Culinary Colonialism, Caribbean Cookbooks, and Recipes for National Independence (Critical Caribbean Studies)
Description
Women across the Caribbean have been writing, reading, and exchanging cookbooks since at least the turn of the nineteenth century. These cookbooks are about much more than cooking. Through cookbooks, Caribbean women, and a few men, have shaped, embedded, and contested colonial and domestic orders, delineated the contours of independent national cultures, and transformed tastes for independence into flavors of domestic autonomy. Culinary Colonialism, Caribbean Cookbooks, and Recipes for National Independence integrates new documents into the Caribbean archive and presents them in a rare pan-Caribbean perspective. The first book-length consideration of Caribbean cookbooks, Culinary Colonialism joins a growing body of work in Caribbean studies and food studies that considers the intersections of food writing, race, class, gender, and nationality.

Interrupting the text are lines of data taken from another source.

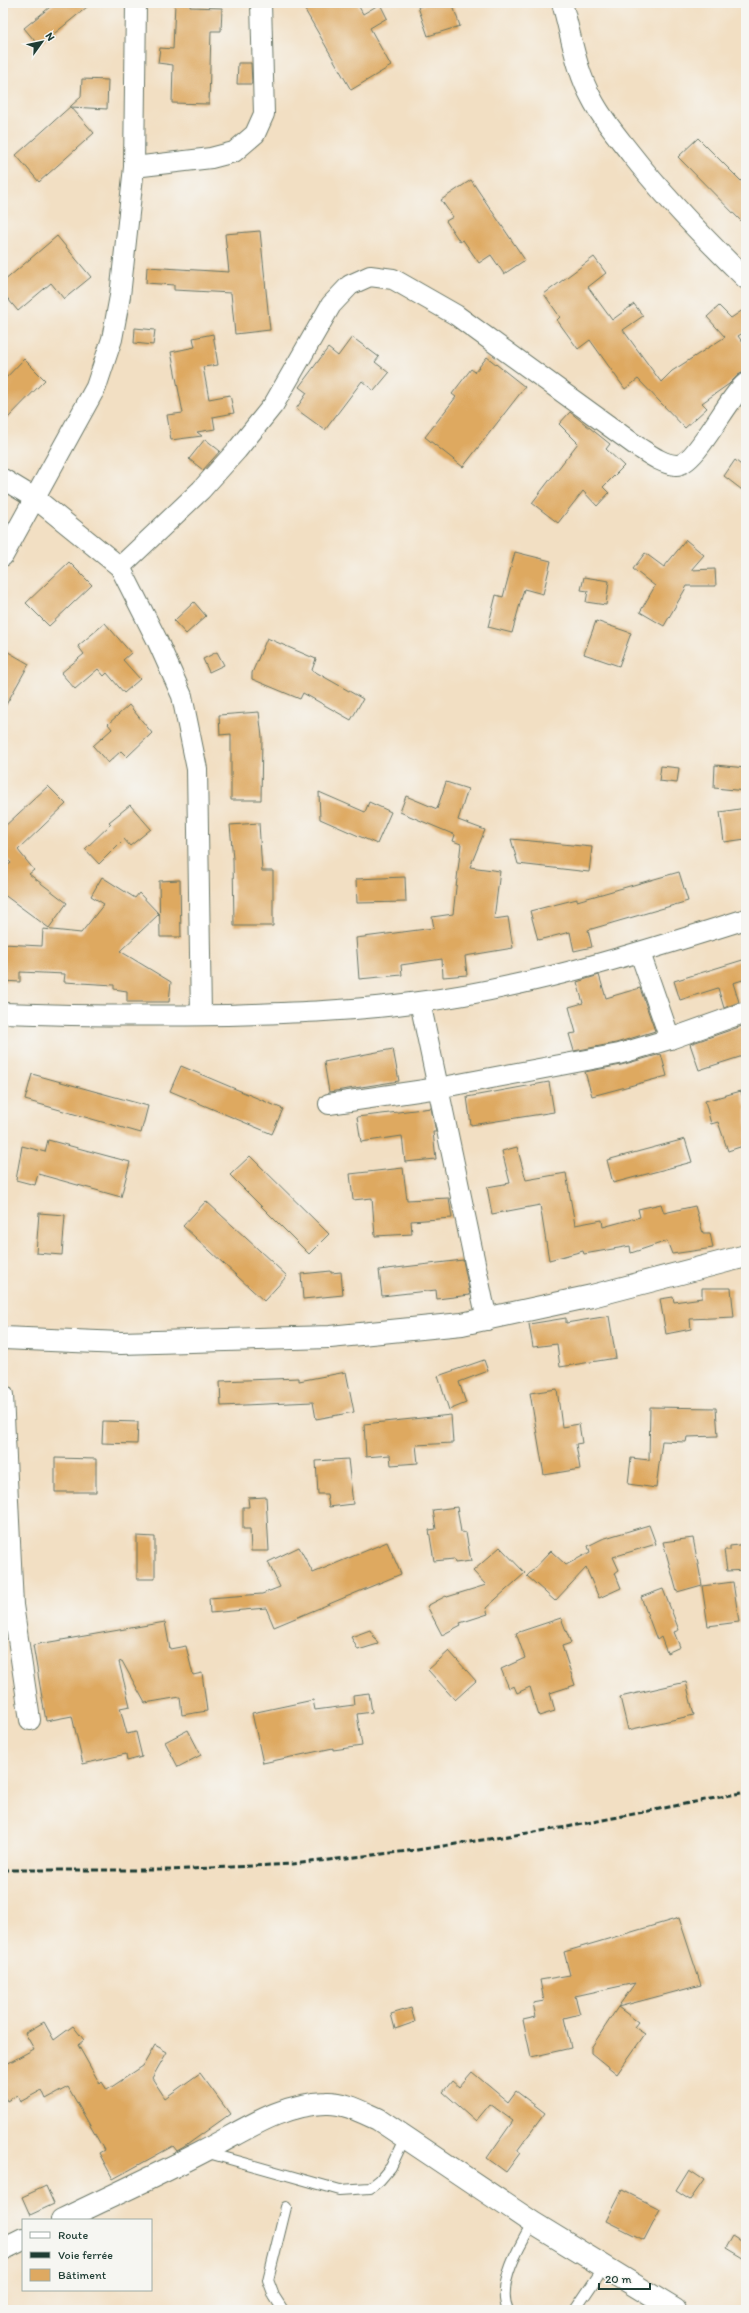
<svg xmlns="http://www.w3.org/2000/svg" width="749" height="2313" font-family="Itim,sans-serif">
	<rect width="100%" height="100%" fill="#f6f6f2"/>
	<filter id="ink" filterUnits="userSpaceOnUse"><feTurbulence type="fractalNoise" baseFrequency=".025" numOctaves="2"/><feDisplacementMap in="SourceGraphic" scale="8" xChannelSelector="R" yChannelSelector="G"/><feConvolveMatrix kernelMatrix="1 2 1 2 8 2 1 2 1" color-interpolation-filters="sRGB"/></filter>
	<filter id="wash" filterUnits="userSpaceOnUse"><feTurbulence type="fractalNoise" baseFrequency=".012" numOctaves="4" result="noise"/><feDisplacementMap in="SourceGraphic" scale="16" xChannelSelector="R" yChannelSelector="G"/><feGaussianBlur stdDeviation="0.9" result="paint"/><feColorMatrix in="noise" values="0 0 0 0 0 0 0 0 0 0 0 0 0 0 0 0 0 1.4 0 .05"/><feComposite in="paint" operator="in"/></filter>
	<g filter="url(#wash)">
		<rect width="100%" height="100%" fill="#f2dfc3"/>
		<g id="blocks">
			<!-- building -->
			<g fill="#dea961">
				<polygon points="55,3 92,3 39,46 24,28"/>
				<polygon points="175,3 190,3 190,7 222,8 221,31 211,31 209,104 172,103 173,65 158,63 160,48 173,49"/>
				<polygon points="301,3 357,3 363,14 380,4 387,18 370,28 391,66 351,90"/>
				<polygon points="430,3 452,3 460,26 428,36 418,7"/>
				<polygon points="238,63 251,63 252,84 237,84"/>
				<polygon points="82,79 108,80 107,109 71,107 94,133 39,182 16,155 81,97"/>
				<polygon points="698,138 746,186 746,226 678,157"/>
				<polygon points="471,180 525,260 504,274 491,255 479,263 463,240 460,242 446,221 453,217 441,200"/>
				<polygon points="260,231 270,330 235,334 231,293 174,290 174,285 146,283 147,267 229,272 225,234"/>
				<polygon points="57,236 91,277 64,299 51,283 18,311 3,293 3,282"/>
				<polygon points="594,257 606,273 588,287 612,320 634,304 643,316 623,330 661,382 672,371 725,337 707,317 719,306 731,318 746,308 746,331 738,336 746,347 746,371 738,375 729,384 702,403 707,408 685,428 638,379 625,389 590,340 578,349 557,320 560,317 544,294"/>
				<polygon points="135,328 155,330 153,345 134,343"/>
				<polygon points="213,334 218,365 203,367 209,399 230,395 234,413 213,417 215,429 197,432 202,436 171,440 167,415 183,413 171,352 195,347 193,338"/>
				<polygon points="352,337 379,357 375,362 389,373 374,391 362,381 325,430 296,409 307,393 299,387 328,348 338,356"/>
				<polygon points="487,357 525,387 463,467 425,437 456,397 452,394 471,369 475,372"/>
				<polygon points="24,359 45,380 3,423 3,381"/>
				<polygon points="570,412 610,444 606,449 624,466 603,487 609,493 597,506 583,491 558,523 532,503 578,443 559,424"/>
				<polygon points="205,439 220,451 203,470 189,459"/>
				<polygon points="735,460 746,469 746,493 724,476"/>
				<polygon points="686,540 704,555 691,570 715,569 716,586 687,586 664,626 640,612 655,586 633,569 645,553 664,567"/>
				<polygon points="515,552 551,561 543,594 524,589 512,633 488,627 496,595 503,597"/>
				<polygon points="69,562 92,585 49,626 26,603"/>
				<polygon points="584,577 609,581 606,605 586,602 588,591 581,590"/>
				<polygon points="194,602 206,616 186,634 174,621"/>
				<polygon points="596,621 631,633 619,666 584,654"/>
				<polygon points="105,623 131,653 123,660 140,679 124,693 107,673 104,676 98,669 75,689 61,673 84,654 78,646"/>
				<polygon points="267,638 316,659 312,670 363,699 351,720 303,693 300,699 252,679 252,673"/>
				<polygon points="3,649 29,664 3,710"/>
				<polygon points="217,652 224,665 209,672 203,659"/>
				<polygon points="129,705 152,733 127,757 121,751 108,763 93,746 112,729 108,724"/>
				<polygon points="259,712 262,737 261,800 231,800 231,734 220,735 219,715"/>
				<polygon points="715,765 746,768 746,791 714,788"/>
				<polygon points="661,766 679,768 677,783 659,781"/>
				<polygon points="446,782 468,789 458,820 485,830 470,867 500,871 494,919 508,917 513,948 465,956 467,975 443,977 442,959 401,965 402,975 359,979 356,938 434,928 432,917 453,914 461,844 453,841 455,835 400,812 406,796 437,809"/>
				<polygon points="48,786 66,804 18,850 34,870 29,874 67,903 49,928 3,894 3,869 11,863 8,860 3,864 3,828"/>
				<polygon points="319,792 365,812 369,802 391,812 377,844 320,819"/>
				<polygon points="130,805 151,829 130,846 124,839 99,864 85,849 111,824 109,822"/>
				<polygon points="746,808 746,839 724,842 720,812"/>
				<polygon points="259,823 262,871 273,871 273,926 234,926 233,859 230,825"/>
				<polygon points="511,839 592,847 589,872 518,864"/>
				<polygon points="679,872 688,901 588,930 592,947 574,951 570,932 538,940 530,911 577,899 577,901"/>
				<polygon points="102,877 135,898 139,893 159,914 120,951 171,982 169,1002 127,1002 127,991 114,989 114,985 64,982 65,974 20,972 20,982 3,981 3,944 42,946 43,929 81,933 104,904 91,896"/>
				<polygon points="405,877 406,902 357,903 356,879"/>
				<polygon points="180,880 181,937 160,937 159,881"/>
				<polygon points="746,959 746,979 733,983 739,1002 724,1008 718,988 680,1000 674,981"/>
				<polygon points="599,975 606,998 640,988 655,1031 616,1043 574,1051 569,1034 576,1033 569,1007 583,1003 577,982"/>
				<polygon points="745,1025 746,1055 699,1070 690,1044"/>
				<polygon points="393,1049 399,1081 329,1092 324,1062"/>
				<polygon points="661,1054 667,1076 592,1096 585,1072 621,1065"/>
				<polygon points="181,1066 283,1109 272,1134 170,1091"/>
				<polygon points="32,1074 148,1106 141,1133 25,1100"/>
				<polygon points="549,1082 554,1112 471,1125 467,1097"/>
				<polygon points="741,1091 746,1109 746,1145 728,1151 718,1122 711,1124 705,1101"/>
				<polygon points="431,1108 436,1132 433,1132 436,1159 405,1162 402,1136 361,1142 357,1117"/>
				<polygon points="685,1139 692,1162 613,1183 607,1160"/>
				<polygon points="48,1140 130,1162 121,1197 38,1174 35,1185 16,1180 22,1146 45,1152"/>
				<polygon points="517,1147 526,1180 566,1173 575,1225 602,1220 603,1227 640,1217 638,1209 661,1204 664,1213 695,1206 703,1233 710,1233 713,1248 672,1254 667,1241 631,1253 630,1246 584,1254 583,1251 549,1260 540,1205 492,1214 487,1187 510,1183 502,1151"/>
				<polygon points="250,1156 329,1234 309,1254 230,1175"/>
				<polygon points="403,1168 407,1200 449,1198 452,1218 411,1221 412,1234 375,1236 372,1198 353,1200 350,1174"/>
				<polygon points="206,1201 287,1276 264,1301 183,1226"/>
				<polygon points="39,1213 65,1215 62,1255 36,1253"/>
				<polygon points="463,1260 470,1295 437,1299 436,1290 382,1296 379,1270"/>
				<polygon points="331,1271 331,1273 341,1272 343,1295 303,1299 301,1274"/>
				<polygon points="702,1288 731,1288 734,1317 690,1319 691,1329 666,1334 660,1299 673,1297 674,1302 702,1298"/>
				<polygon points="609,1316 616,1358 560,1367 557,1344 533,1347 529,1324 566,1318 566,1323"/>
				<polygon points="484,1360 488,1371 459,1382 466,1403 449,1410 438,1376"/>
				<polygon points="346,1372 354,1412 316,1419 313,1402 221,1406 220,1381 299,1378 299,1381"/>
				<polygon points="557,1389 562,1427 579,1424 582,1443 576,1444 580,1469 544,1475 530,1393"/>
				<polygon points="650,1407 716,1408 718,1436 687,1437 686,1442 662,1441 656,1488 628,1484 631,1458 649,1460"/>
				<polygon points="451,1415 453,1443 416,1445 418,1463 391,1465 390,1455 366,1457 364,1424"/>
				<polygon points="103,1421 138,1422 137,1444 102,1443"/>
				<polygon points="55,1458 96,1459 96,1492 55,1492"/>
				<polygon points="348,1459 353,1504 329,1507 327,1494 318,1494 316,1461"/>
				<polygon points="266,1497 269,1551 251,1551 250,1529 243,1529 243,1507 249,1507 248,1498"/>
				<polygon points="457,1507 461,1532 466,1533 471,1561 455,1563 454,1559 434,1561 429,1530 436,1529 433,1510"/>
				<polygon points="649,1525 656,1544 613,1557 619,1570 615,1573 621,1588 599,1598 586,1568 555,1601 527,1576 551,1551 566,1565 590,1552 588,1546 602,1539"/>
				<polygon points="137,1536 155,1537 155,1579 137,1579"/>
				<polygon points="693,1538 702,1585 677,1592 663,1542"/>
				<polygon points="387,1542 401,1574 274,1627 266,1608 210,1613 209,1598 262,1594 280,1587 268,1562 299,1547 313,1573"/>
				<polygon points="746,1544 746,1570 727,1571 724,1550 730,1550 730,1546"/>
				<polygon points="500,1547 525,1573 486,1608 488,1614 460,1623 461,1625 442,1635 427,1606 446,1596 447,1597 486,1585 473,1571"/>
				<polygon points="733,1582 739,1622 708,1626 702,1586"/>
				<polygon points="663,1589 679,1630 674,1632 680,1647 667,1653 661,1637 657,1640 641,1597"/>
				<polygon points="561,1618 571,1643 562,1646 575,1685 550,1693 555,1711 539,1716 530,1687 517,1693 514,1686 509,1688 501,1669 525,1658 516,1633"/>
				<polygon points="165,1622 170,1649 186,1646 193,1675 202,1673 207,1711 182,1715 180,1697 145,1703 122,1661 119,1662 130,1706 120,1708 127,1734 136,1732 142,1757 127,1761 126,1754 83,1764 72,1716 46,1721 33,1645"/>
				<polygon points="370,1630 378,1644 358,1650 351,1637"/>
				<polygon points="449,1651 476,1681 455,1700 428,1670"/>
				<polygon points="686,1682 694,1715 628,1730 620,1697"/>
				<polygon points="369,1693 372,1712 357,1714 362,1746 333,1750 333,1748 263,1763 252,1713 313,1700 315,1710 354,1705 353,1695"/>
				<polygon points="188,1730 201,1755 178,1767 165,1742"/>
				<polygon points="679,1918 701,1985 618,2007 635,1983 575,1996 580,2014 564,2018 571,2048 531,2057 523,2020 536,2017 533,2003 544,2001 540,1980 570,1975 564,1952"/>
				<polygon points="618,2007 638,2022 634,2027 645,2034 617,2074 591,2053 591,2048"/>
				<polygon points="411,2008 415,2022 395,2029 391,2014"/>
				<polygon points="44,2022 54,2040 73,2026 84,2040 78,2045 100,2084 102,2082 107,2090 143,2066 155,2045 167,2052 152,2078 165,2098 200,2073 230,2114 184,2147 177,2151 173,2146 113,2179 99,2153 104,2150 68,2087 46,2099 42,2090 20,2102 17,2095 7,2101 3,2094 3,2066 34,2049 25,2033"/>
				<polygon points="472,2072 508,2102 516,2091 545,2113 517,2151 520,2153 506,2172 487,2158 513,2121 490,2104 476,2121 443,2092 452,2081 459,2087"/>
				<polygon points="689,2170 704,2180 690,2200 676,2191"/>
				<polygon points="46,2186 54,2204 30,2215 22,2197"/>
				<polygon points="622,2190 660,2209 644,2240 606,2221"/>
				<polygon points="733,2236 746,2244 746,2260 726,2248"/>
			</g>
		</g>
	</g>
	<g filter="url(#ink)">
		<use href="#blocks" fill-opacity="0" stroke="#697666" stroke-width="1"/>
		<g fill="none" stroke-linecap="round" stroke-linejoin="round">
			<defs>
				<g id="service">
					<polyline points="205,2152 340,2190 370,2188 380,2180 391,2167 404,2139"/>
					<polyline points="283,2310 274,2296 268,2280 286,2207"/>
					<path d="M508,2310C496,2285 520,2245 533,2223"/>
					<polyline points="575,2310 604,2267"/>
				</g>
				<g id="minor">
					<path d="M562,3C571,34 576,71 592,99C602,119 617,136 631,154C666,199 705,239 746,279"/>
					<polyline points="134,167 211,158 234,152 255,134 264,114 261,3"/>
					<polyline points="3,479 36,499 120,567 157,640 182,696 197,769 201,1015"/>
					<polyline points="3,556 96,387 112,339 120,296 134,167 136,3"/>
					<path d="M120,567L201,490L237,450L274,404L331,305L350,285L370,276L393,279L456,315L638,447C649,454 662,464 676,465C696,466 727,398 746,383"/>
					<polyline points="640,953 670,1039"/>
					<polyline points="420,1002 487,1320"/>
					<path d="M3,1013C78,1016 152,1016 227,1015C291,1013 356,1011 419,1002C531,987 639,953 746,919"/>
					<polyline points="329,1104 438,1088 619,1054 670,1039 746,1012"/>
					<polyline points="3,1395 13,1605 30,1720"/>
				</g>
				<g id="tertiary">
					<polyline points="3,1338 121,1343 330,1337 462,1324 592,1296 746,1256"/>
					<path d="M62,2220C109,2197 156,2176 202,2152C242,2132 279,2104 326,2103C344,2102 362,2112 378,2119L533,2223L675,2310"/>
					<polyline points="3,2249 23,2239"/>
				</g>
			</defs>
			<!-- service casing -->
			<use href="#service" stroke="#697666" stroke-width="12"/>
			<!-- minor casing -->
			<use href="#minor" stroke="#697666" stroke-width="22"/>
			<!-- tertiary casing -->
			<use href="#tertiary" stroke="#697666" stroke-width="24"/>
			<!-- service -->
			<use href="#service" stroke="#fff" stroke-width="10"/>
			<!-- minor -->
			<use href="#minor" stroke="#fff" stroke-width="20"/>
			<!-- tertiary -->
			<use href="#tertiary" stroke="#fff" stroke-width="22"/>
			<!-- rail -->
			<polyline stroke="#1f3d34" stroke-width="3" stroke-dasharray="6 3" stroke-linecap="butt" points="3,1870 169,1870 293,1864 417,1850 567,1827 746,1792"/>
		</g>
	</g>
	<!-- margin -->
	<rect width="749" height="2313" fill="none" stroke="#f6f6f2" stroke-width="16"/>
	<!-- legend -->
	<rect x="22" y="2219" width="130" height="72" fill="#f6f6f2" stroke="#a0aca6"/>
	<rect x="30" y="2232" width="20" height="6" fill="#ffffff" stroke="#a0aca6"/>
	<text x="58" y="2239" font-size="12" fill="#1f3d34">Route</text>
	<rect x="30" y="2252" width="20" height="6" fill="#1f3d34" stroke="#a0aca6"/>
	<text x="58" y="2259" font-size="12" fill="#1f3d34">Voie ferrée</text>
	<rect x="30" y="2269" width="20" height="12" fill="#dea961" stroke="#a0aca6"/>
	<text x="58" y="2279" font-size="12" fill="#1f3d34">Bâtiment</text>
	<!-- north arrow -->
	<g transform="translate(42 42) rotate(57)" stroke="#f6f6f2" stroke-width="3" paint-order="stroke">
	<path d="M0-3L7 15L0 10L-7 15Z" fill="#1f3d34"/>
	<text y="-6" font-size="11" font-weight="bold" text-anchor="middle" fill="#1f3d34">N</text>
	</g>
	<!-- scale -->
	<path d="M599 2283v6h51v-6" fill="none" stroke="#1f3d34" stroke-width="2"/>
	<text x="605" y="2283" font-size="12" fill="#1f3d34" stroke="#f6f6f2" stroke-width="3" paint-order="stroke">20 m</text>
</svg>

A selection of recipes, culled from the archive that Culinary Colonialism assembles, allows readers to savor the confluence of culinary traditions and local specifications that connect and distinguish national cuisines in the Caribbean.
Praise for Culinary Colonialism, Caribbean Cookbooks, and Recipes for National Independence (Critical Caribbean Studies)
"Drawing on a fascinating range of Caribbean texts and case studies, Culinary Colonialism shows how cookbooks have historically been at the heart of projects such as women’s organization, nation building and decolonization in the region. Valens' global focus and her interdisciplinary approach in this book provide new and exciting insights into how more recent Caribbean cookbooks continue to 'migrate and circulate' through the Caribbean diaspora and to intersect with twenty-first century issues such as geopolitics, climate disaster, and new media. Combining recipes and scholarly analysis, this is a book for all those interested in the Caribbean, in Food Studies and in the burgeoning study of the intersections between the two."
— Sarah Lawson Welsh
"A fascinating exploration of Caribbean creolization, anti-colonialism, and nationhood through the stories and concoctions of women who write and cook: 'kitchen poets,' Barbadian American novelist Paule Marshall would have called them."